§ Exercise
Output every line of text in the data below as a JSON list of strings, one string per line, with blank lines and the bracketed picture markers left out.

§ Records shown
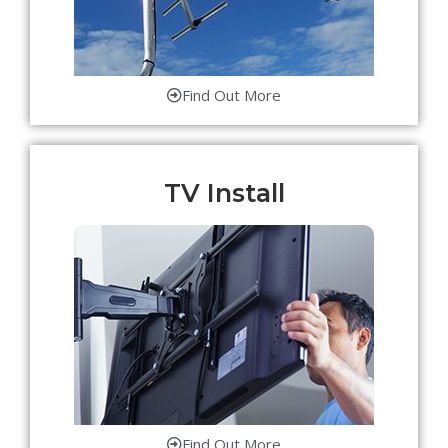
Find Out More
TV Install
Find Out More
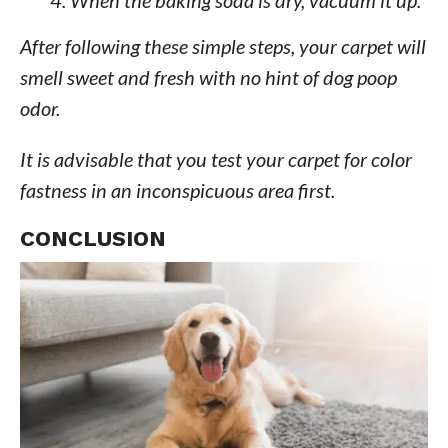
After following these simple steps, your carpet will
smell sweet and fresh with no hint of dog poop
odor.
It is advisable that you test your carpet for color
fastness in an inconspicuous area first.
CONCLUSION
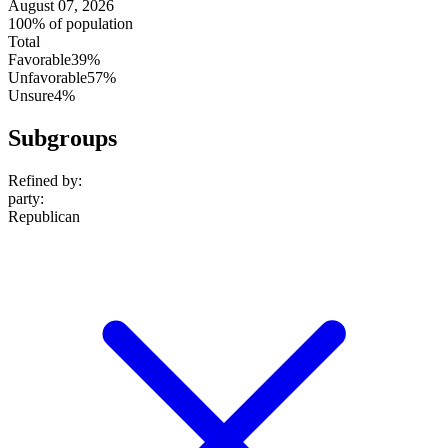
August 07, 2026
100% of population
Total
Favorable
39%
Unfavorable
57%
Unsure
4%
Subgroups
Refined by:
party
:
Republican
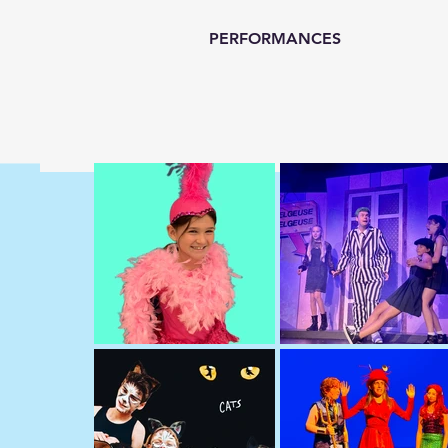
PERFORMANCES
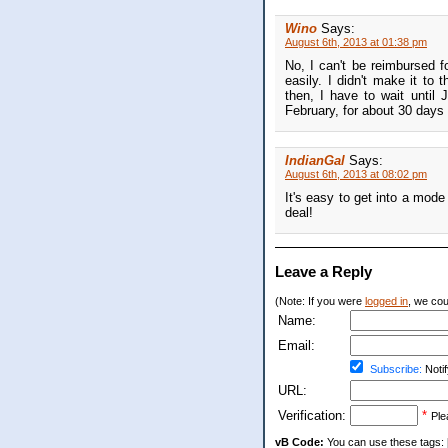
Wino
Says:
August 6th, 2013 at 01:38 pm
No, I can't be reimbursed 
easily. I didn't make it to
then, I have to wait until
February, for about 30 days 
IndianGal
Says:
August 6th, 2013 at 08:02 pm
It's easy to get into a mode
deal!
Leave a Reply
(Note: If you were
logged in
, we coul
Name:
Email:
Subscribe:
Notif
URL:
Verification:
*
Ple
vB Code:
You can use these tags: [b]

§ Problem solution
[
  "Find Out More",
  "TV Install",
  "Find Out More",
  "After following these simple steps, your carpet will",
  "smell sweet and fresh with no hint of dog poop",
  "odor.",
  "It is advisable that you test your carpet for color",
  "fastness in an inconspicuous area first.",
  "CONCLUSION",
  "August 07, 2026",
  "100% of population",
  "Total",
  "Favorable",
  "39%",
  "Unfavorable",
  "57%",
  "Unsure",
  "4%",
  "Subgroups",
  "Refined by:",
  "party",
  ":",
  "Republican",
  "PERFORMANCES",
  "Wino",
  "Says:",
  "August 6th, 2013 at 01:38 pm",
  "No, I can't be reimbursed ",
  "easily. I didn't make it to",
  "then, I have to wait until",
  "February, for about 30 days ",
  "IndianGal",
  "Says:",
  "August 6th, 2013 at 08:02 pm",
  "It's easy to get into a mode",
  "deal!",
  "Leave a Reply",
  "(Note: If you were",
  "logged in",
  ", we coul",
  "Name:",
  "Email:",
  "Subscribe:",
  "Notif",
  "URL:",
  "Verification:",
  "*",
  "Ple",
  "vB Code:",
  "You can use these tags: [b]"
]